(Dr. Yves Berthelot, advisor)
"Detection of Surface Waves in the Ground Using an Acoustic Method"
This thesis investigated a new technique for detection of surface waves in the ground. This technique uses two reciprocal ultrasonic electrostatic transducers: one sends sound at 50kHz to the ground and the second is used as a receiver of the reflection. As the sound reflects from the ground, the soil displacement phase-modulates it. An analog phase demodulation is performed to get the vertical displacement of the soilís surface. The demodulation process can detect phase shifts down to 10-6 radian. This great sensitivity gives to the system a vertical resolution approaching one nanometer. The use of the natural focusing of the transducers produces a spot size of the order of a square centimeter. This spot size makes it possible to get a spatial resolution less than a quarter of the surface wavelength in the ground up to one kilohertz. The relatively low cost of this device makes large sensor arrays practical. Such arrays would permit real time imaging of surface waves in the ground.

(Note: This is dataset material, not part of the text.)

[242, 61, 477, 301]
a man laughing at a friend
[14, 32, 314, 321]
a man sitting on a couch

This device offers an alternative to a radar-based sensor, which has been developed for land mine detection at Georgia Tech. In this application, an acoustic source creates waves in the soil over the frequency range of 100Hz to 800Hz. The waves are observed using a synthetic aperture radar array that scans the area where the presence of a mine is suspected. The very different acoustic properties of the mines and the soil cause seismic wave interactions in the vicinity of a mine to be quite distinctive. These effects are visualized by the radar imaging and provide a method to localize land mines.